Successful admission professionals know that developing a connection with a student can greatly increase his or her commitment to the college and improve the likelihood of enrollment. In the midst of yield season, they know that strengthening that bond is crucial.
In our most recent nationally co-sponsored study, The Excitement Factor, we asked 12,000 college-bound students if the colleges they were considering had taken a personal interest in them at any point in the recruiting process. The response was shocking. Two-thirds said “No” or “Don’t Remember” and in our view “Don’t remember” is the same as “No.” (If you want a copy of the full report when it’s released, just click here.)
We discovered in the preceding study, Your Value Proposition, that excitement about attending is a more powerful driver of college selection than cost or perceived quality of the institution. Excitement is an emotion that is rooted in how someone feels about the college or university.
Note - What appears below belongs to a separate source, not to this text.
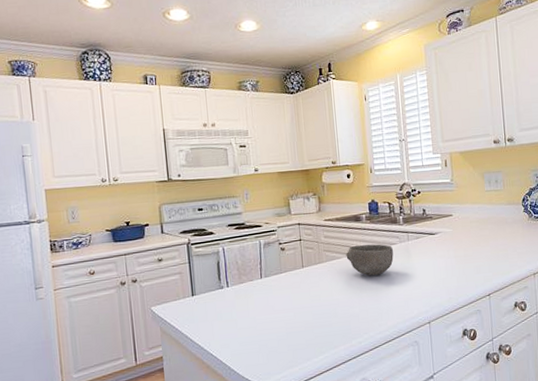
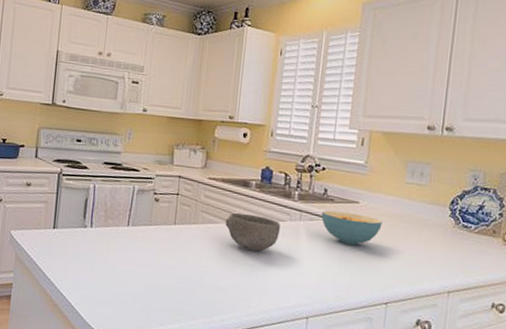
cereal bowl: none [424,225,474,253] -> present [321,210,383,246]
If the student does not feel that the college has taken a personal interest in them their level of excitement diminishes.
You may have heard the saying that “someone may forget what you said and forget what you did, but they will never forget how you made them feel.” Showing a personal interest in each student makes them feel good about the college and it has a strong positive correlation to yield.
Smaller colleges have an advantage in that they can more easily establish a one-to-one connection with a prospective student but that doesn’t mean that large colleges that recruit thousands of students cannot also give prospective students the sense that the institution cares about them as an individual. This is typically done by providing great customer service so that students can easily get what they need, when they need it, from people who seem delighted to provide it to them. This commitment and practice has a measurable impact on yield.
Longmire and Company uses our Service Quality Management (SQM) tool to regularly assess the pre-enrollment customer service provided to prospective students by colleges and universities, large and small. The impact on yield of delivering a high level of customer service is astonishing.
SQM and the data collected in the Excitement Factor study show how important it is for an institution to deliver sustained and quality contact with students in each stage of the funnel. I can’t emphasize the word “quality” enough.
It’s easier than you think to measure the pre-enrollment customer service that you’re providing and how it impacts your yield rates. Many of our clients go through the exercise of measuring customer service across all brand touch points so that they can make an objective case for change to all of the departments that are not providing an ideal, or at least acceptable, level of service. Most people who work on a college campus understand the need to grow or improve enrollment. They often just don’t know how to do it. That’s why we always say that if you don’t measure it you can’t manage it.
Do you want to maximize yield? Measure and manage the way you communicate and respond to students and parents throughout the entire recruiting cycle. Do this and you’ll reap enormous benefits.